L'Unione europea dei sovranismi, degli egoismi nazionali, dei veti incrociati e dei summit che durano ore per non decidere niente non basta più. Chi su questo coltivava ancora qualche dubbio si è dovuto ricredere dopo il vertice di fine maggio. I leader europei sono arrivati a Bruxelles con i dossier più scottanti aggiunti all'ultimo: la questione migratoria, affrontata su insistenza dell'Italia, e il dirottamento del volo Rynair da parte delle forze bielorusse. Il risultato è che di fronte alle immagini scioccanti dei cadaveri dei bambini abbandonati per giorni sulle spiagge libiche i leader hanno deciso ancora una volta di non decidere: questione rimandata al prossimo Consiglio europeo.
I veri passi avanti sulla questione sono usciti dalla colazione di lavoro tra il premier Mario Draghi e il presidente francese Emmanuel Macron e dalla volontà dei Paesi europei che affacciano sul Mediterraneo di prendere l'iniziativa senza attendere il consenso di tutti. Non sarebbe la prima volta che nella storia dell'Unione europea si procede con cooperazioni rafforzate o iniziative di alcuni Stati membri, a cui man mano si aggiungono gli altri.
Quello che è sicuro è che sulla questione migratoria l'UE si gioca la credibilità dei propri valori e anche la sua tenuta politica. Nascondersi dietro i veti dei Paesi dell'Est non è più possibile. Come non è più possibile continuare con un'Unione europea afona in politica estera. L'UE è “un gigante economico, un nano politico e un verme militare”, aveva detto nel 1991 il Ministro degli Esteri belga, Mark Eyskens. Dopo più di trent'anni dalla fine della guerra fredda questa formula non è più sostenibile, dobbiamo pretendere di più.

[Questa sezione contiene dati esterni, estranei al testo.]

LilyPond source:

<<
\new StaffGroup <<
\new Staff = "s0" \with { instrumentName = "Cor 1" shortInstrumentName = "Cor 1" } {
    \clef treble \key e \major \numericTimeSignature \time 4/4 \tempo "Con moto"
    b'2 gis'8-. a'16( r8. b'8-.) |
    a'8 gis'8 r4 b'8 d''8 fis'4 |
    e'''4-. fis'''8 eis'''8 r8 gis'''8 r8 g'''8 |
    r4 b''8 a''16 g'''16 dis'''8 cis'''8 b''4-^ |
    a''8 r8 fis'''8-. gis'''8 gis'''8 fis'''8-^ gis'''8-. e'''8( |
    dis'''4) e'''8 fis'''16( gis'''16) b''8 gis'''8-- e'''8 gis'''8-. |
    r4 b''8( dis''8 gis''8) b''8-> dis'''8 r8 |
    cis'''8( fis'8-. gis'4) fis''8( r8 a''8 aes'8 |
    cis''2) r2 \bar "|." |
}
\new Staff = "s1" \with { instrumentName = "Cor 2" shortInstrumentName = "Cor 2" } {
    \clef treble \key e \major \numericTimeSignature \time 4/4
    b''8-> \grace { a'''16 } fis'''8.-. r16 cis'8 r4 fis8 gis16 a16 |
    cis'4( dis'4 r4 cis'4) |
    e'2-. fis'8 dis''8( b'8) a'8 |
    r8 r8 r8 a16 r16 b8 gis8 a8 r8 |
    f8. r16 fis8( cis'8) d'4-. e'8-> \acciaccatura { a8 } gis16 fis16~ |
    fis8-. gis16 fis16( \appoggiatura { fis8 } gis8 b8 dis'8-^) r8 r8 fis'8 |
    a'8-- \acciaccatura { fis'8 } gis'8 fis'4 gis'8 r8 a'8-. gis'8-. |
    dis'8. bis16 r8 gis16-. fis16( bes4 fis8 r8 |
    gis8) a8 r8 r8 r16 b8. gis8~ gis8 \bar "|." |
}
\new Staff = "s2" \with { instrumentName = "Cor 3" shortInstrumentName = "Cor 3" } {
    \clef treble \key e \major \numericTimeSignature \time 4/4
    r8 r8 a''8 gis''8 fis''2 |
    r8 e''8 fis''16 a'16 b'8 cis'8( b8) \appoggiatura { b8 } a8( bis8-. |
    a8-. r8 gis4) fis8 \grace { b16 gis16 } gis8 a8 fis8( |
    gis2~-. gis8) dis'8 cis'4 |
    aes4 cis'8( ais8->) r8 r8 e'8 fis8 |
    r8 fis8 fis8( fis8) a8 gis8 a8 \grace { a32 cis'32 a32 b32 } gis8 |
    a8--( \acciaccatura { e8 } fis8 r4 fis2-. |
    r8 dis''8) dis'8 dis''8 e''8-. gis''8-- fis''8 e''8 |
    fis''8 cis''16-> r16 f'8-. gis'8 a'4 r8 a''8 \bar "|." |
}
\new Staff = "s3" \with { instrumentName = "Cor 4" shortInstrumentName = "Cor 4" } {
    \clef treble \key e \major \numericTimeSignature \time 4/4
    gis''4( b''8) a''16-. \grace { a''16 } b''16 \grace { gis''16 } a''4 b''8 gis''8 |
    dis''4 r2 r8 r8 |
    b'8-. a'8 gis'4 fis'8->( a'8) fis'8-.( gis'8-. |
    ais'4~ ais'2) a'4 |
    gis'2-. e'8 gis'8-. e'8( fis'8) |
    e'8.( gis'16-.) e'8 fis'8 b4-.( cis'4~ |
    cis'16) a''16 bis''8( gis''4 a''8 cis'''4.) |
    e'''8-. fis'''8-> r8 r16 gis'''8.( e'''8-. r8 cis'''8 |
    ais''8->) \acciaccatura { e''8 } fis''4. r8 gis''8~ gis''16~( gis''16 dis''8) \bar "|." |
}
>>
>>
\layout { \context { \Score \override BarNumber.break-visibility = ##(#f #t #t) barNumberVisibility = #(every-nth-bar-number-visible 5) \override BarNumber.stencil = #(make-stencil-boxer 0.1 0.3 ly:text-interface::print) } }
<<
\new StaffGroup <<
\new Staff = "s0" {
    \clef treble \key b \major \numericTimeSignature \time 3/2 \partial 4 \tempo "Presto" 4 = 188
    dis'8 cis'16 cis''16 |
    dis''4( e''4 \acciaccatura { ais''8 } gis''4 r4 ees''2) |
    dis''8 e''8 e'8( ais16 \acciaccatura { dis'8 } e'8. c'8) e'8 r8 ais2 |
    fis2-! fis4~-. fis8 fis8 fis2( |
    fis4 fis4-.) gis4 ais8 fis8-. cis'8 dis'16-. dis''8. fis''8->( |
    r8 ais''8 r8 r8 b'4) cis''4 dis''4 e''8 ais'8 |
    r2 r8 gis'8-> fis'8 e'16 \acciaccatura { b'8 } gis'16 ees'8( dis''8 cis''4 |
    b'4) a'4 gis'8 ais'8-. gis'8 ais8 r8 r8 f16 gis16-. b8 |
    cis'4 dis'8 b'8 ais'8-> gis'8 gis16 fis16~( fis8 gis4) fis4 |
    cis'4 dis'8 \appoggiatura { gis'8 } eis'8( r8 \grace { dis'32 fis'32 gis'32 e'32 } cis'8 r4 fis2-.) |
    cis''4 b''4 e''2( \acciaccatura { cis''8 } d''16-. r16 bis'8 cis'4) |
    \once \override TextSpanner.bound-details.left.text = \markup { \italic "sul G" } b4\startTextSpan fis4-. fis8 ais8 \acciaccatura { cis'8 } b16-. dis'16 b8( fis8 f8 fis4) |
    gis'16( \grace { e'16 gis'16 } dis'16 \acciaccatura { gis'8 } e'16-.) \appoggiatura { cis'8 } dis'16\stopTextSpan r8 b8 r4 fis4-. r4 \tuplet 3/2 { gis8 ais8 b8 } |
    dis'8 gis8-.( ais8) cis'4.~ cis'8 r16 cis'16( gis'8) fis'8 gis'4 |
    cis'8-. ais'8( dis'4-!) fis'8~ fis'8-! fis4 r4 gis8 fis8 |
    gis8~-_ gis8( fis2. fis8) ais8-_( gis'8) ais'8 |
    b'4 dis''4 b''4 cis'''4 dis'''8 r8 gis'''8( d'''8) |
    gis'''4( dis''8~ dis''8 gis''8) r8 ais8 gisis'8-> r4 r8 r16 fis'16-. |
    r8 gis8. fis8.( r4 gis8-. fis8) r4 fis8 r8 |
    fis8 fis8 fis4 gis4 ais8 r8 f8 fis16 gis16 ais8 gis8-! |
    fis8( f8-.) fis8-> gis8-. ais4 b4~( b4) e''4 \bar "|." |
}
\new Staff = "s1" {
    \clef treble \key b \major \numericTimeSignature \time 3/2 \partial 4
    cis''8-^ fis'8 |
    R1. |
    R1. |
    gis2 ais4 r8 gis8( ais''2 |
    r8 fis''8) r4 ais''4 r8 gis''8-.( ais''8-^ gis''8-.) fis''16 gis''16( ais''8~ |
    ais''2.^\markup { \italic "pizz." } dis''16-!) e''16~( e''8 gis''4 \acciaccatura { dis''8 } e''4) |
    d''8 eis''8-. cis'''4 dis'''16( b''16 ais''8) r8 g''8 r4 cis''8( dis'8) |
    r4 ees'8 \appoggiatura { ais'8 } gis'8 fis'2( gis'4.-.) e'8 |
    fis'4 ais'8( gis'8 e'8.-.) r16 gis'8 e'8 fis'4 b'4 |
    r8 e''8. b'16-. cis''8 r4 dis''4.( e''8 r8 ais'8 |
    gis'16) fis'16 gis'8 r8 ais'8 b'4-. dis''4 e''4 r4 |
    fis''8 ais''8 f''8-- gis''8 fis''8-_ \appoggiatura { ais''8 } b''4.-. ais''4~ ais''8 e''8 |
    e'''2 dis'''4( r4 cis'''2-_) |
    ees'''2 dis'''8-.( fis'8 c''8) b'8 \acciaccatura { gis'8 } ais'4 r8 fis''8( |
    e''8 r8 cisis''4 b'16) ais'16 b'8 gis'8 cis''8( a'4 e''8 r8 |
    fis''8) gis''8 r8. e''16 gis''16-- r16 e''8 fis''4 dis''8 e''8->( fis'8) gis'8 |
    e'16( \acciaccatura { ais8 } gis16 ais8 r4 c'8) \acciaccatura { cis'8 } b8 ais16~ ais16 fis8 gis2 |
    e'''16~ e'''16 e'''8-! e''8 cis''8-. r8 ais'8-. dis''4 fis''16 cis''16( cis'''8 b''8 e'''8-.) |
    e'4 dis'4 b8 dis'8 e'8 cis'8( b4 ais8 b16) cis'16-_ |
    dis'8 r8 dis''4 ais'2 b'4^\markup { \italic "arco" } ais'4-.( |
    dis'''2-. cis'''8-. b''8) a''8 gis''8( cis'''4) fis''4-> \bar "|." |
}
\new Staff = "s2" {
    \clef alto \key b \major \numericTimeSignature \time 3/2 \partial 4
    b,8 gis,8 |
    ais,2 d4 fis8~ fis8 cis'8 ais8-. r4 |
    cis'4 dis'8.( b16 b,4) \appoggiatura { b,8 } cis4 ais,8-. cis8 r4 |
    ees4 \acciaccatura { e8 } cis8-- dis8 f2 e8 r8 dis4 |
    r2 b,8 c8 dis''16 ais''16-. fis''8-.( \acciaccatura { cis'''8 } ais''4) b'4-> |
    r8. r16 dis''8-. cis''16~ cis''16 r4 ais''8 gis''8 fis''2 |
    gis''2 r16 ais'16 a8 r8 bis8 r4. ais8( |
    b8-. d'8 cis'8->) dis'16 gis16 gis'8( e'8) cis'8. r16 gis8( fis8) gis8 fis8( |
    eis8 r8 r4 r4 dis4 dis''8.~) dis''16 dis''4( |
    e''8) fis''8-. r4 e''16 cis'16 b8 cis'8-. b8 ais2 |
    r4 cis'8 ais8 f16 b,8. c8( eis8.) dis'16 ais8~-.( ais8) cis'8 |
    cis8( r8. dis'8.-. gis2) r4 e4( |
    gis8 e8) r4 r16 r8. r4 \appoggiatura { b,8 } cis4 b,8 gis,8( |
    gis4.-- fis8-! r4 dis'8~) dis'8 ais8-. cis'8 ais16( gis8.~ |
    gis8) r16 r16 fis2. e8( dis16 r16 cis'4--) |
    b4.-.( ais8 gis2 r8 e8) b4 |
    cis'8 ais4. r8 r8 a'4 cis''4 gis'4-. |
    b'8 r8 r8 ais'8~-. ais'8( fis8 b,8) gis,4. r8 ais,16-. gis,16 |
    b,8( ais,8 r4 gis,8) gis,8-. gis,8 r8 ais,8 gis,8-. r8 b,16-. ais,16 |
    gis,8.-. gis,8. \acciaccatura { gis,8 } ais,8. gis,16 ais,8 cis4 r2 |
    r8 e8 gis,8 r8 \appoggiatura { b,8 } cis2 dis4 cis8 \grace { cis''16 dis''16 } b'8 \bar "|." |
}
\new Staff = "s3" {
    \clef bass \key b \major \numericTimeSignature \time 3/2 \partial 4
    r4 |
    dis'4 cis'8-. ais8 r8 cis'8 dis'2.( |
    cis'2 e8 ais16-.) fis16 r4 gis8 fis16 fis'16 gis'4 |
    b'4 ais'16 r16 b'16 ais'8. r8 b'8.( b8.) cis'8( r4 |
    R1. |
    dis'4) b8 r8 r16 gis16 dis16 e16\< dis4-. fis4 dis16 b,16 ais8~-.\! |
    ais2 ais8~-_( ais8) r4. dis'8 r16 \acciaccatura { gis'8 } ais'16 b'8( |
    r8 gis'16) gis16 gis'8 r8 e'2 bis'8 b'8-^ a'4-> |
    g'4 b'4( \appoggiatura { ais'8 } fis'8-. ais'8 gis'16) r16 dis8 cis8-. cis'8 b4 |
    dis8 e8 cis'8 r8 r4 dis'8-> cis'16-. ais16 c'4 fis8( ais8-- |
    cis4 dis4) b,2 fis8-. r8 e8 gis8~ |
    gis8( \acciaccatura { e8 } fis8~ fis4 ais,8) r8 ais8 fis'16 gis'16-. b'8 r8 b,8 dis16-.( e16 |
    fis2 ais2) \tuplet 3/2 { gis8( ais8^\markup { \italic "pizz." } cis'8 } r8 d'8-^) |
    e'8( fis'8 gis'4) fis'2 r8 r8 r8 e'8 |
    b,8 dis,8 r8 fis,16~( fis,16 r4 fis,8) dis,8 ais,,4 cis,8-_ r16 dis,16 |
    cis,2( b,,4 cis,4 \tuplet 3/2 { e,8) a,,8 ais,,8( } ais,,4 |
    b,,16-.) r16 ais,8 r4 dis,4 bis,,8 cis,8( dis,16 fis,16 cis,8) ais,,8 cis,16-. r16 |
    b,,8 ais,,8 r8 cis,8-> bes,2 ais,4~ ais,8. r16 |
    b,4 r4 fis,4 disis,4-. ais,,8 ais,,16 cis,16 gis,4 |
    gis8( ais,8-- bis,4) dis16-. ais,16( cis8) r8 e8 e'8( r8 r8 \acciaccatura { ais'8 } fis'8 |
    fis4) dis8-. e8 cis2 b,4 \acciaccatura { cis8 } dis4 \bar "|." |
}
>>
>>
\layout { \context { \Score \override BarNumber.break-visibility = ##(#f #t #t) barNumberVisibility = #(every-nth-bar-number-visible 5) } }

La questione era già riemersa nei giorni scorsi quando il veto dell'Ungheria aveva impedito all'UE perfino di fare una semplice dichiarazione congiunta sul conflitto israelopalestinese. Con il dirottamento del volo Ryanair da parte del MiG bielorusso è stata decisamente oltrepassata la soglia di guardia. Un paradosso se si confronta il peso economico dell'UE con quello della Bielorussia o anche con quello della stessa Russia, la cui economia non starebbe in piedi senza l'interscambio con il Mercato unico europeo. Bene hanno fatto i leader europei a varare nuove sanzioni contro Minsk, anche se di fronte a eventi di tale portata serve una determinazione politica molto maggiore. Inutile prendersela col singolo leader che blocca il dossier di turno, sia Orban o Rutte. Il problema è che l'UE ha urgentemente bisogno di adattare le proprie istituzioni e le proprie regole, nate in epoche che oggi sembrano preistoriche, alle sfide del presente. Per questo la Conferenza sul futuro dell'Europa che si è aperta lo scorso 9 maggio deve portare a risultati ambiziosi e non predeterminati e per questo come Parlamento europeo continueremo a tenere la barra dritta su tutti i dossier, dal rispetto dei diritti umani nell'UE e nel mondo alla necessità di riformare la politica migratoria.